People in their employment have a reasonable expectation to not be exploited, or forced to be put into a position where they only way they can get a pay raise is to quit. Your attitude stems from a neoliberal/libertarian pro-corporation exploitation policy point ov view which, in a civilized society, does not belong.
Inflation has one ultimate cause, federal reserve monetary policy (quantitative easing, and it's siblings, mostly) where the money supply increases at a rate faster than GDP can absorb the increase resulting in a scenario where too many dollars are chasing too few goods and services. Without that underlying cause, all that remains are temporal ups and downs caused by supply/demand and supply chain logistics, which aren't enough, normally, to result in a long term rising trend. The rising trend is what inflation is, and that is a monetary phenomenon. True, physical issues can last a long time, but it doesn't change the principle.
That was my recollection, subject to confirmation.
Unions, make mistakes, of course, but it doesn't change the principle of unionism being a worthy thing.
A company can relocate, of course, but I favor legislation to disallow shipping jobs overseas, unless the foreign operation is selling to markets in the foreign location. If it becomes critical for a company to survive (due to foreign competition), I favor legislation for the creation of a process of some kind to apply for the gov to create a tariff to protect a specific industry (but only on retail manufactured products, tariffs on raw materials hurt everyone).
Well, I haven't had a union job in 50 years, so, my experience and knowledge is subject to confirmation.

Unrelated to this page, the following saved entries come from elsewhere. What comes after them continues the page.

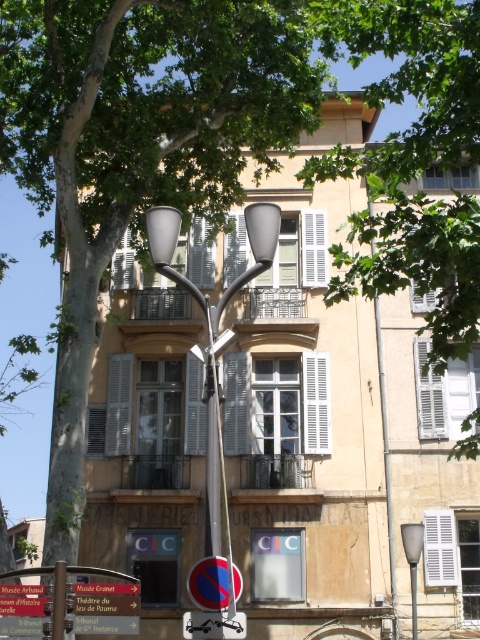
Measure the distance between green leafy tree at upper center and metallic reflective sign at lower center.

A distance of 22.74 meters exists between green leafy tree at upper center and metallic reflective sign at lower center.

Between green leafy tree at upper center and metallic reflective sign at lower center, which one appears on the left side from the viewer's perspective?

metallic reflective sign at lower center

Identify the location of green leafy tree at upper center. Image resolution: width=480 pixels, height=640 pixels. (411, 161).

Is point (460, 269) behind point (229, 620)?

Yes, point (460, 269) is farther from viewer.

Who is taller, green leafy tree at upper center or metallic reflective tow truck at lower center?

green leafy tree at upper center is taller.

Which is in front, point (322, 170) or point (222, 628)?

Point (222, 628) is in front.

Identify the location of green leafy tree at upper center. (411, 161).

Which is above, metallic reflective sign at lower center or matte gray streetlight at right?

Positioned higher is metallic reflective sign at lower center.

Where is `metallic reflective sign at lower center`? This screenshot has width=480, height=640. metallic reflective sign at lower center is located at coordinates (213, 582).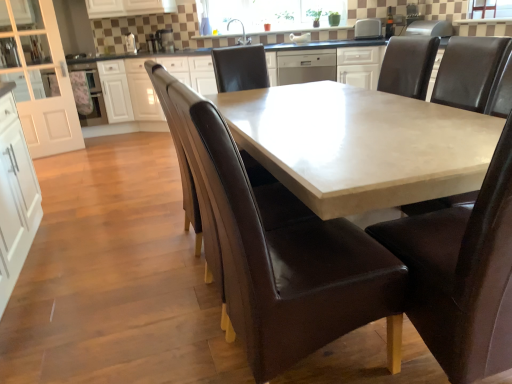
Question: Can you see brown leather armchair at center touching brown leather chair at center, acting as the 2th chair starting from the right?

Choices:
 (A) no
 (B) yes

Answer: (A)

Question: From a real-world perspective, is brown leather armchair at center positioned under brown leather chair at center, marked as the second chair in a left-to-right arrangement, based on gravity?

Choices:
 (A) no
 (B) yes

Answer: (A)

Question: Does brown leather armchair at center have a lesser height compared to brown leather chair at center, marked as the second chair in a left-to-right arrangement?

Choices:
 (A) no
 (B) yes

Answer: (A)

Question: From a real-world perspective, is brown leather armchair at center located higher than brown leather chair at center, acting as the 2th chair starting from the right?

Choices:
 (A) yes
 (B) no

Answer: (A)

Question: Does brown leather armchair at center have a lesser width compared to brown leather chair at center, acting as the 2th chair starting from the right?

Choices:
 (A) yes
 (B) no

Answer: (A)

Question: Is brown leather armchair at center in front of or behind white plastic toaster at upper center, marked as the 1th appliance in a right-to-left arrangement, in the image?

Choices:
 (A) behind
 (B) front

Answer: (B)

Question: From the image's perspective, is brown leather armchair at center located above or below white plastic toaster at upper center, marked as the 1th appliance in a right-to-left arrangement?

Choices:
 (A) below
 (B) above

Answer: (A)

Question: Considering the positions of point pos(214,271) and point pos(371,33), is point pos(214,271) closer or farther from the camera than point pos(371,33)?

Choices:
 (A) farther
 (B) closer

Answer: (B)

Question: Considering the relative positions of brown leather armchair at center and white plastic toaster at upper center, marked as the 1th appliance in a right-to-left arrangement, in the image provided, is brown leather armchair at center to the left or to the right of white plastic toaster at upper center, marked as the 1th appliance in a right-to-left arrangement,?

Choices:
 (A) left
 (B) right

Answer: (A)

Question: Considering the positions of white glossy cabinet at left, the second cabinetry viewed from the right, and brown leather chair at center, which appears as the 3th chair when viewed from the right, in the image, is white glossy cabinet at left, the second cabinetry viewed from the right, bigger or smaller than brown leather chair at center, which appears as the 3th chair when viewed from the right,?

Choices:
 (A) big
 (B) small

Answer: (B)

Question: Is white glossy cabinet at left, the second cabinetry viewed from the right, taller or shorter than brown leather chair at center, which appears as the 3th chair when viewed from the right?

Choices:
 (A) short
 (B) tall

Answer: (B)

Question: Is point (46, 130) positioned closer to the camera than point (286, 339)?

Choices:
 (A) farther
 (B) closer

Answer: (A)

Question: From the image's perspective, is white glossy cabinet at left, which appears as the first cabinetry when viewed from the left, positioned above or below brown leather chair at center, which appears as the 1th chair when viewed from the left?

Choices:
 (A) below
 (B) above

Answer: (B)

Question: Considering the positions of white glossy cabinet at center, which is the 2th cabinetry from left to right, and white plastic toaster at upper center, which ranks as the fourth appliance in left-to-right order, in the image, is white glossy cabinet at center, which is the 2th cabinetry from left to right, taller or shorter than white plastic toaster at upper center, which ranks as the fourth appliance in left-to-right order,?

Choices:
 (A) tall
 (B) short

Answer: (A)

Question: From a real-world perspective, is white glossy cabinet at center, which is the 2th cabinetry from left to right, positioned above or below white plastic toaster at upper center, marked as the 1th appliance in a right-to-left arrangement?

Choices:
 (A) above
 (B) below

Answer: (B)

I think more corporations are exploiting workers more than you might believe. Just an inclination. Not long ago, Walmart had a food drive for it's employees, because the employees (Canton, Ohio, I believe it was) couldn't afford food. Now, if employees aren't being paid enough and they apply for food stamps, the taxpayer funds paid to those food stamps are, in essence, welfare for the corporation, who should have been paying them enough to eat in the first place.